In the annual Bastille Day Waiters Race on July 14, the winners didn’t cross the finish line first

One of this year’s Bastille Day Waiters’ Race winners, Elijahn Ainsley of Paesanos restaurant.

One of this year’s Bastille Day Waiters’ Race winners, Elijahn Ainsley of Paesanos restaurant.

photo by Patrick Hyun Wilson

Armed with full trays of Perrier sparkling water and outfitted in matching white button-up shirts, waist-high aprons and bow ties in mid-July weather, dozens of servers lined up along L Street. A champagne bottle popped, and contestants began a speed-walk balancing act around the block between a model Eiffel Tower and surrounded by French flags and cheering spectators.

On July 14, the local restaurant workers competed in the 10th annual Bastille Day Waiters’ Race, hosted by the Handle District in partnership with Alliance Française de Sacramento and the Sacramento French Film Festival.

The tradition, which in part celebrates the turning point of the French Revolution, has grown from an event that drew about 50 attendees to a race that packs the street each year. It started with a few business owners who wanted to celebrate their wait staff, loosely based on the long-running Paris Waiters’ Race, said Seann Rooney, the event organizer and executive director of the Handle District association in Midtown.

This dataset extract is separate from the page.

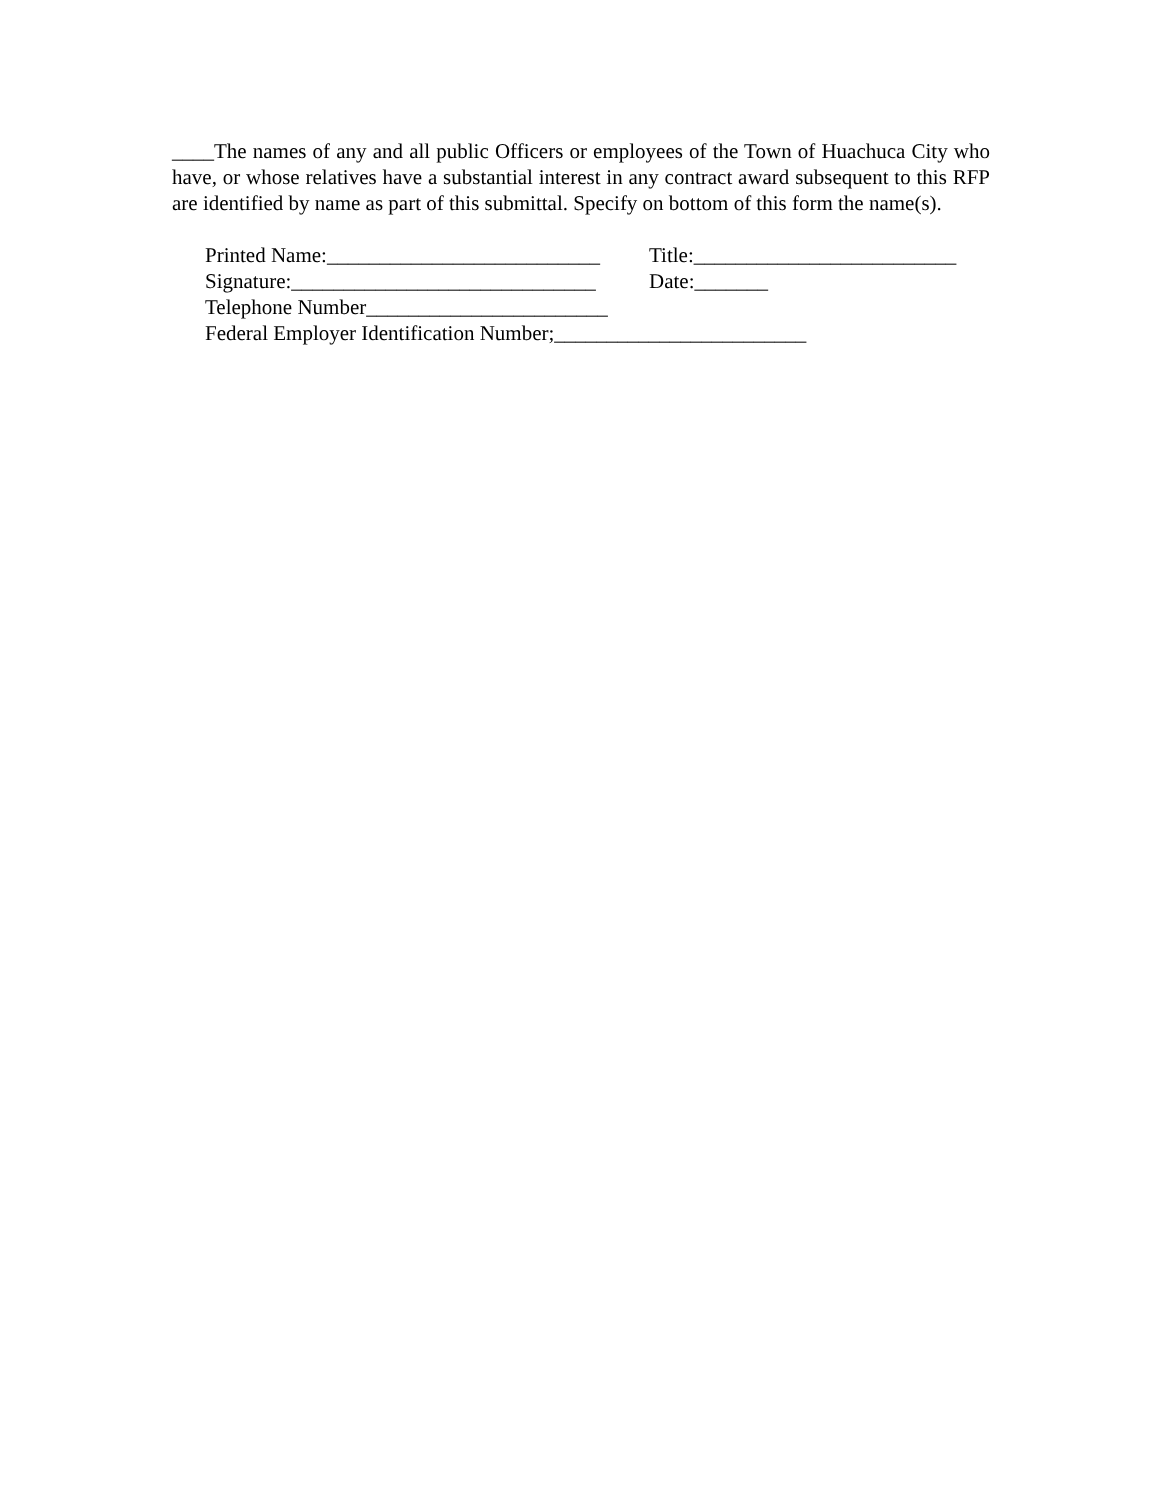____The names of any and all public Officers or employees of the Town of Huachuca City who have, or whose relatives have a substantial interest in any contract award subsequent to this RFP are identified by name as part of this submittal. Specify on bottom of this form the name(s).
Printed Name:__________________________ Title:_________________________
Signature:_____________________________ Date:_______
Telephone Number_______________________
Federal Employer Identification Number;________________________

“We all love food. We all appreciate the jobs that food servers do,” Rooney said. “It’s a chance to honor the French tradition, and make it a little bit our own.”

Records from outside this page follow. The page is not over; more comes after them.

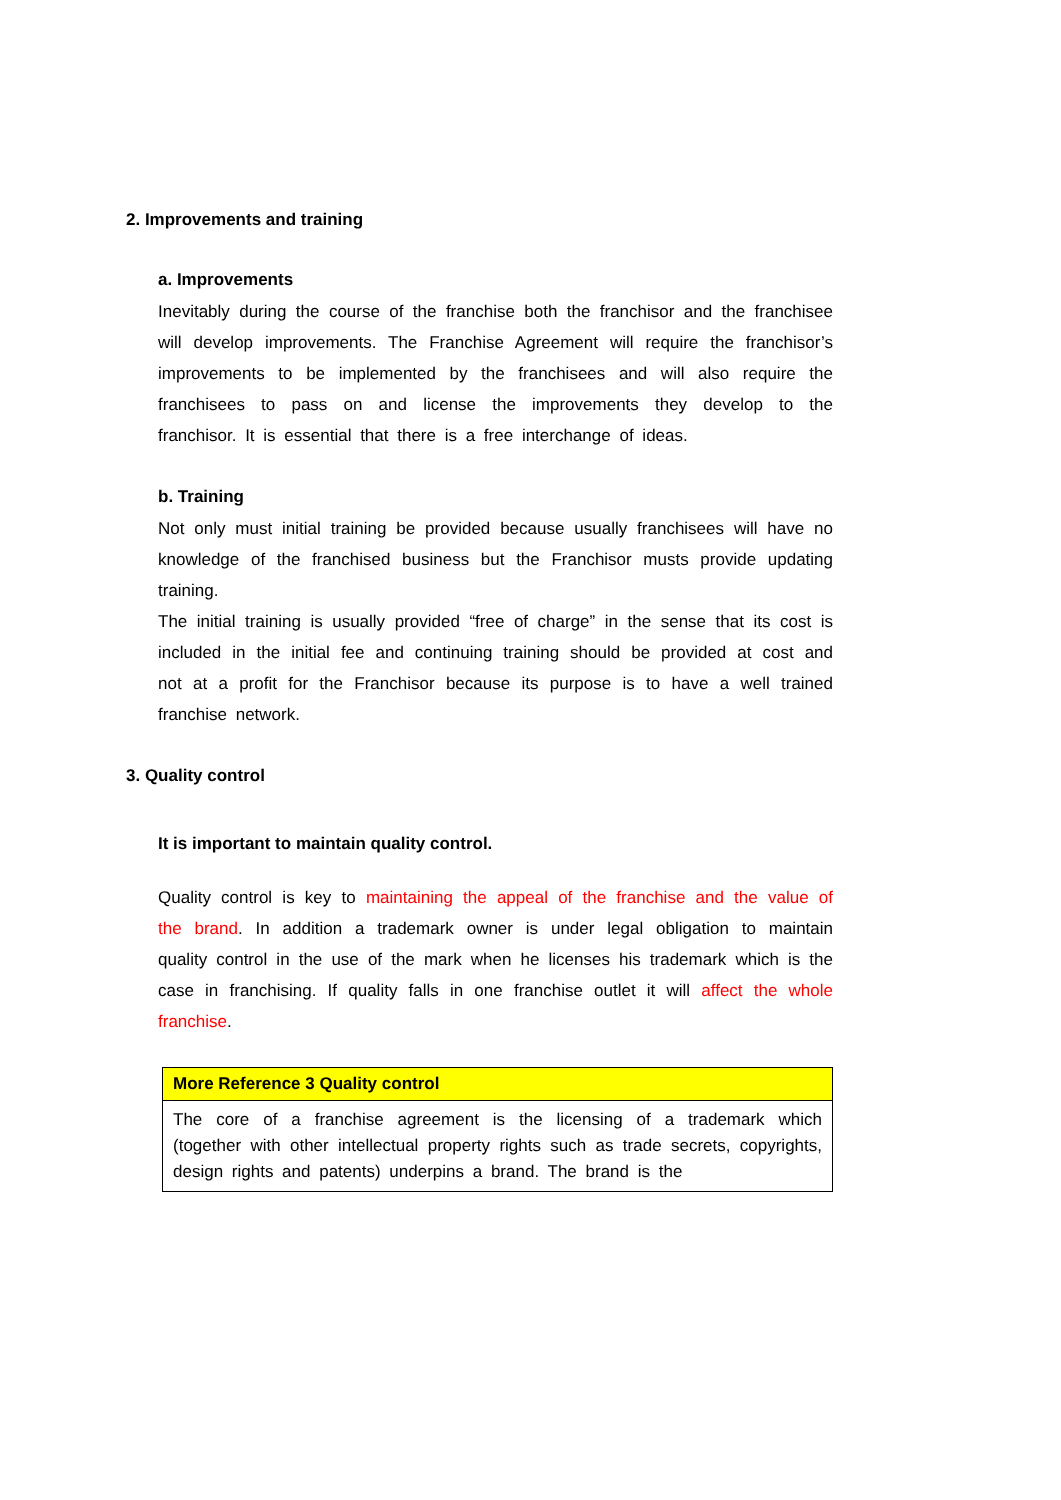2. Improvements and training
a. Improvements
Inevitably during the course of the franchise both the franchisor and the franchisee will develop improvements. The Franchise Agreement will require the franchisor’s improvements to be implemented by the franchisees and will also require the franchisees to pass on and license the improvements they develop to the franchisor. It is essential that there is a free interchange of ideas.
b. Training
Not only must initial training be provided because usually franchisees will have no knowledge of the franchised business but the Franchisor musts provide updating training.
The initial training is usually provided “free of charge” in the sense that its cost is included in the initial fee and continuing training should be provided at cost and not at a profit for the Franchisor because its purpose is to have a well trained franchise network.
3. Quality control
It is important to maintain quality control.
Quality control is key to maintaining the appeal of the franchise and the value of the brand. In addition a trademark owner is under legal obligation to maintain quality control in the use of the mark when he licenses his trademark which is the case in franchising. If quality falls in one franchise outlet it will affect the whole franchise.
| More Reference 3 Quality control |
| --- |
| The core of a franchise agreement is the licensing of a trademark which (together with other intellectual property rights such as trade secrets, copyrights, design rights and patents) underpins a brand. The brand is the |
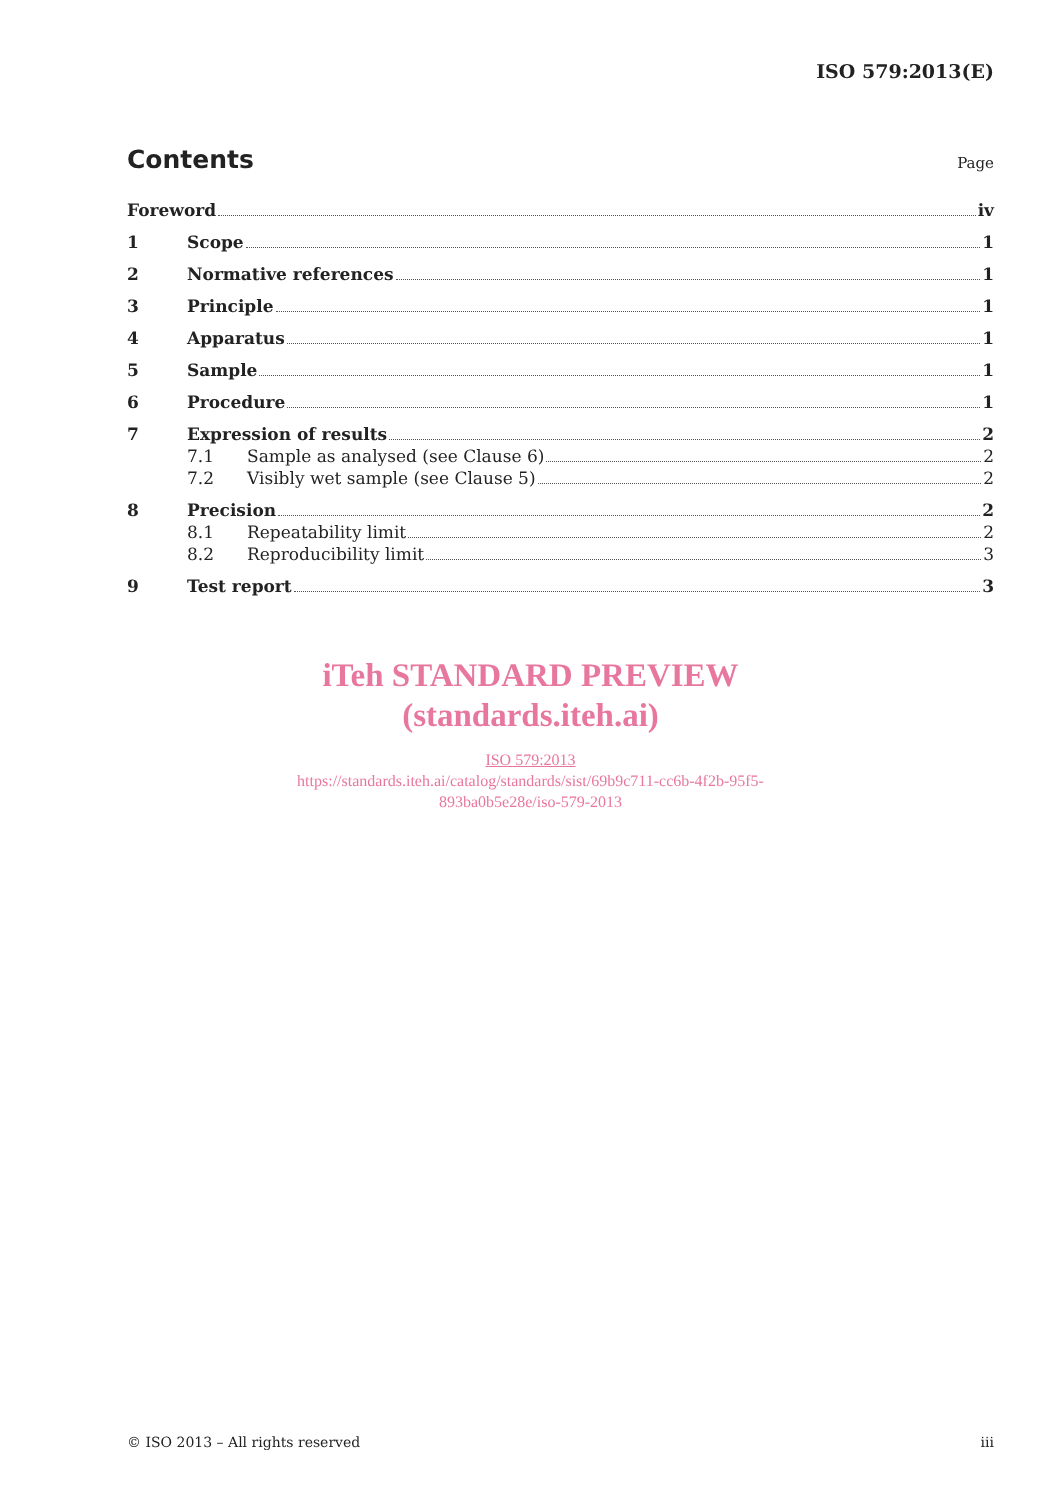ISO 579:2013(E)
Contents Page
Foreword iv
1 Scope 1
2 Normative references 1
3 Principle 1
4 Apparatus 1
5 Sample 1
6 Procedure 1
7 Expression of results 2
7.1 Sample as analysed (see Clause 6) 2
7.2 Visibly wet sample (see Clause 5) 2
8 Precision 2
8.1 Repeatability limit 2
8.2 Reproducibility limit 3
9 Test report 3
iTeh STANDARD PREVIEW
(standards.iteh.ai)
ISO 579:2013
https://standards.iteh.ai/catalog/standards/sist/69b9c711-cc6b-4f2b-95f5-
893ba0b5e28e/iso-579-2013
© ISO 2013 – All rights reserved iii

This year, Rooney worked with Patrick Mulvaney, owner of Mulvaney’s B&L on 19th Street, and introduced “I Got Your Back,” a campaign led by Mulvaney to improve mental health in the hospitality industry.

The winners earn a cash prize, medal and trophy so “it’s a little bit of bragging rights,” he said.

In 10 years, the first person to cross the finish line has never won because in competitive waiting, the cleanliness of their tray is also important, said Aziz Bellarbi-Salah, general manager of Brasserie Capitale on K Street.

“That first year, everyone was running, and glasses were flying everywhere. It was quite a s--t show, actually,” Bellarbi-Salah said. “Each year, it gets refined a little bit.”

Taking this year’s gold were Lisa Blue of Brasserie Capitale and Elijahn Ainsley of Paesanos restaurant.

“Last year I did more preparation, but this year, we’ve just been so busy at [Brasserie], I’ve just been practicing around the restaurant,” Blue said.

The secret to winning, Ainsley said: Focus on yourself, and keep an eye out to see if anyone is passing you with a dry tray.

“I’m actually super hungover right now, but it worked out,” Ainsley said.

When asked if he sees a future for himself in competitive waiting, Ainsley said no. “Maybe competitive speed-walking—a lot of money there,” he said.